Exercise
Keep to one stretch of the data below, the lines from the one with "X22225000Y5080000D03*" up to and including the one with "X22225000Y30480000D03*", and return that stretch exactly.

Stored data entries
╭──

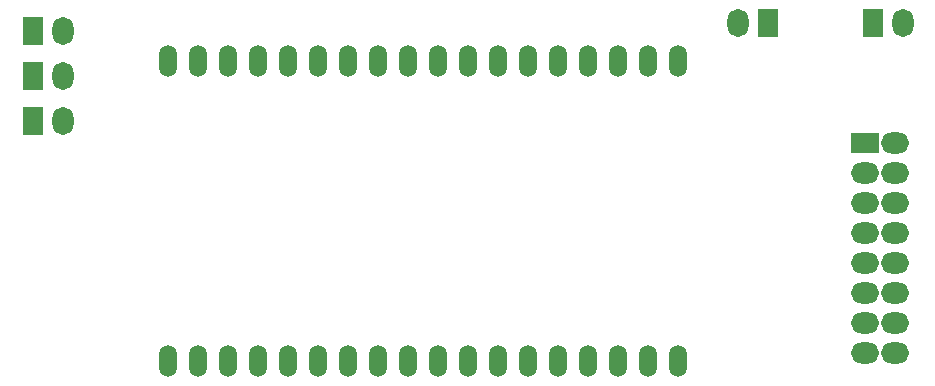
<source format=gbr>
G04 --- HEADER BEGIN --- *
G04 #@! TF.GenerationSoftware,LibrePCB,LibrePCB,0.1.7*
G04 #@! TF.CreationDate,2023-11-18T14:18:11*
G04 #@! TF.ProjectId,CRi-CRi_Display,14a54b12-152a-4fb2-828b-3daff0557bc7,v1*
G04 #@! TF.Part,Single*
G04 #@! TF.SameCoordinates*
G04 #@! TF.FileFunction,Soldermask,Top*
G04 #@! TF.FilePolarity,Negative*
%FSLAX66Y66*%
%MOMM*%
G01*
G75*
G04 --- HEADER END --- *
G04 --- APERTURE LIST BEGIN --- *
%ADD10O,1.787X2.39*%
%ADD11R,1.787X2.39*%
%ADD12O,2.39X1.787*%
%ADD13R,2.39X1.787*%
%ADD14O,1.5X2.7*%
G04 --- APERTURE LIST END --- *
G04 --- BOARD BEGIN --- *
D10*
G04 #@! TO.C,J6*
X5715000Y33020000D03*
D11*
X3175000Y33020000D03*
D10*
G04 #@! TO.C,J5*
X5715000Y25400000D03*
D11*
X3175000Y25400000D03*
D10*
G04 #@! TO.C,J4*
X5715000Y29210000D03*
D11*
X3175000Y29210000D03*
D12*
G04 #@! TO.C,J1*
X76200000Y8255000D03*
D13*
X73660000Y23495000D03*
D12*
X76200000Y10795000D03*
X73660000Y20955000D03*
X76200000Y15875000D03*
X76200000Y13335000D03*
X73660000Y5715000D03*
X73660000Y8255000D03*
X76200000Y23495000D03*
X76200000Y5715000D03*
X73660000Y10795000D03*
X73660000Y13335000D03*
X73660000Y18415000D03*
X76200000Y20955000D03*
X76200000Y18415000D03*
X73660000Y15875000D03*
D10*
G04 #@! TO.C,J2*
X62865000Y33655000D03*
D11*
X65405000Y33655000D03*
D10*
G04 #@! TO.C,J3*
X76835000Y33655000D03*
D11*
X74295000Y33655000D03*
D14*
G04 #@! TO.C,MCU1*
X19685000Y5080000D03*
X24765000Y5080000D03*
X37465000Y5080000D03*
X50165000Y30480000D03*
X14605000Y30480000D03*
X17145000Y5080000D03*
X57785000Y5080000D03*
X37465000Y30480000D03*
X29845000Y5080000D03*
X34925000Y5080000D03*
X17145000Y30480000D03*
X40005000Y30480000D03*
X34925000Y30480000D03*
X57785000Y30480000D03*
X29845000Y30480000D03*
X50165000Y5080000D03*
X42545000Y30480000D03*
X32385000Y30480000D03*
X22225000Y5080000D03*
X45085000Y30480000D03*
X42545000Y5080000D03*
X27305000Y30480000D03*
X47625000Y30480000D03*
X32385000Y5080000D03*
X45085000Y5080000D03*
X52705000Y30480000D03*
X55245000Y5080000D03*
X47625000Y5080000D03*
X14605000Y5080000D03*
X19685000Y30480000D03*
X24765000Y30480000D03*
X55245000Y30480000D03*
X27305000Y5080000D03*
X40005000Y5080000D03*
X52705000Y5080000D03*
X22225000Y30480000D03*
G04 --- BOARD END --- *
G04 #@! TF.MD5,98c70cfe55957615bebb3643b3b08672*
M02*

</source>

╰──

Result of the exercise
X22225000Y5080000D03*
X45085000Y30480000D03*
X42545000Y5080000D03*
X27305000Y30480000D03*
X47625000Y30480000D03*
X32385000Y5080000D03*
X45085000Y5080000D03*
X52705000Y30480000D03*
X55245000Y5080000D03*
X47625000Y5080000D03*
X14605000Y5080000D03*
X19685000Y30480000D03*
X24765000Y30480000D03*
X55245000Y30480000D03*
X27305000Y5080000D03*
X40005000Y5080000D03*
X52705000Y5080000D03*
X22225000Y30480000D03*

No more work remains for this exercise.